The United States Patent and Trademark Office (USPTO) issued a report titled “Trademark and Patent Filings in China” (the Report) on Jan. 13, 2021, that discussed the recent rise in Chinese intellectual-property filings. The Report notes that the relevant authorities in China received about 7.8 million trademark applications and 1.5 million utility patent applications, which represented nearly half of the global total.
A press release for the Report can be found at: https://content.govdelivery.com/accounts/USPTO/bulletins/2b67805. The press release includes a link that can be used to download the Report.
The Report identifies four non-market factors that can contribute to the rise in trademark applications and suggests that these factors can also affect patent filings. These factors include subsidies, government mandates, bad-faith trademark applications and resulting countermeasures.
The fact that the Chinese government subsidizes trademark applications is well-known. The Report also identifies explicit government mandates directing state-owned entities to file certain types of trademark applications, such as Madrid Protocol trademark applications.

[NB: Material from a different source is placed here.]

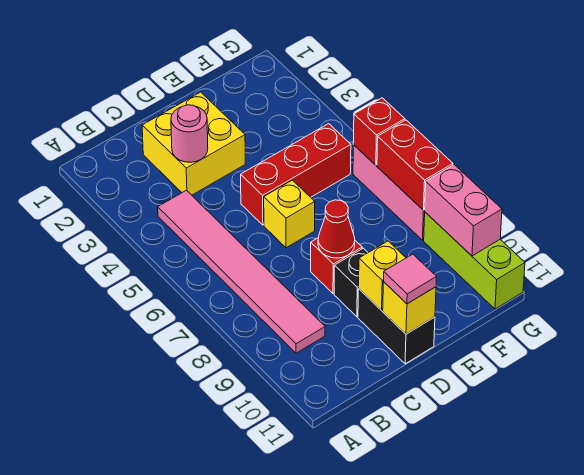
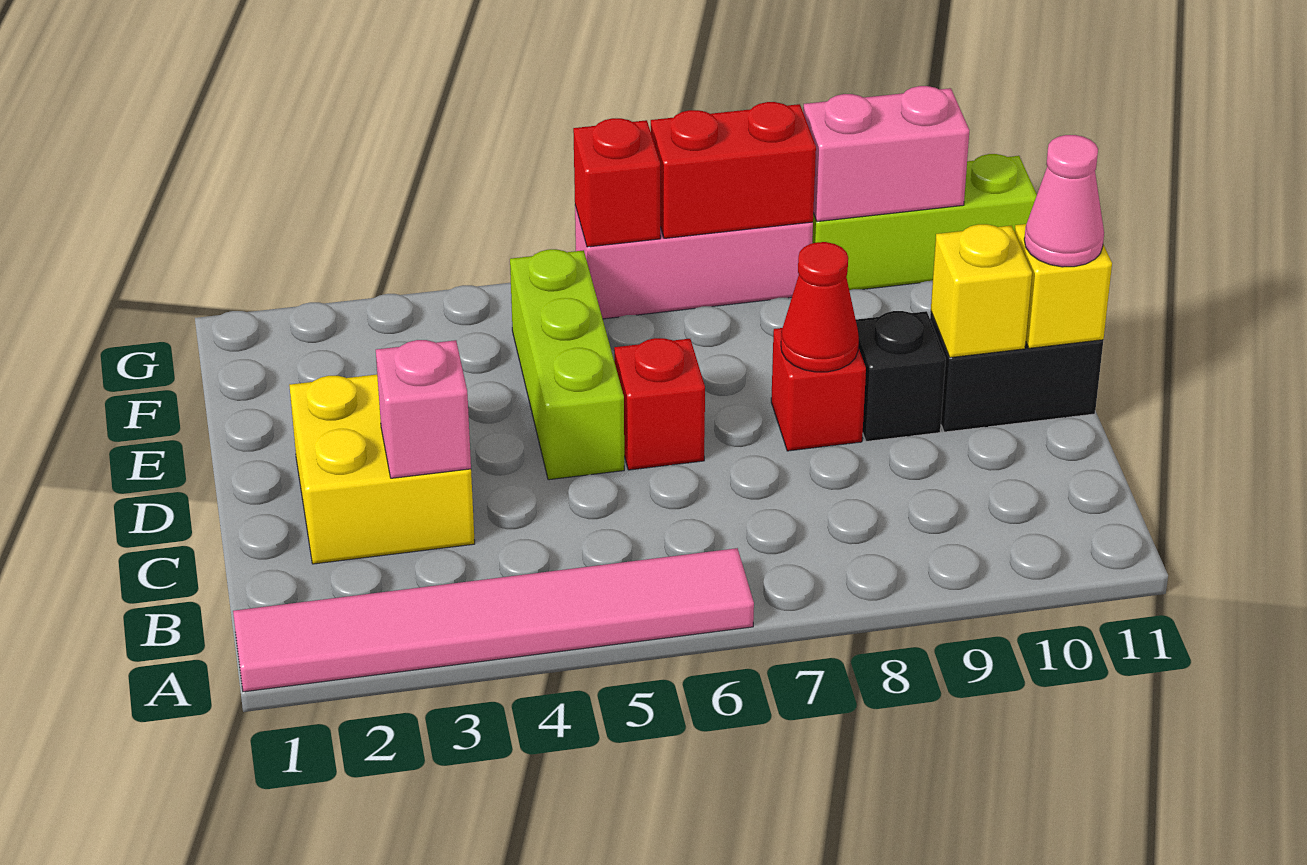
pink tile B4:B9 level 1 -> pink tile A1:A6 level 1
pink round brick C3 level 2 -> pink brick C3 level 2
red brick D5:F5 level 1 -> lime brick D5:F5 level 1
yellow brick D6 level 1 -> red brick D6 level 1
pink tile D11 level 3 -> pink cone D11 level 3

The Report also identifies three aspects of Chinese trademark law that motivate bad-faith filings. Namely, that bad-faith actors may register trademarks:
- To “ransom” them to their legitimate owners,
- To sell, without authorization, goods or services that appear similar to those of their legitimate owners in an effort to “free ride” on the owners’ goodwill
- To block the legitimate owners’ entry into the Chinese market or thwart the owners’ notices to takedown infringing products from e-commerce platforms.
Report at p. 5 (citing “Practical tips for battling bad-faith filers in China,” Brandy E. Baker, Dec. 31, 2018, World Trademark Review, www.worldtrademarkreview.com/brand-management/practical-tips-battling-bad-faith-filers-china [last accessed on Dec. 18, 2020]).
The Report further describes how the number of trademark filings is affected by so-called “defensive countermeasures,” such as the need by legitimate trademark owners to register their marks to avoid having to deal with bad-faith actors.
The Report discusses the implications of these non-market factors on the Chinese patent and trademark systems.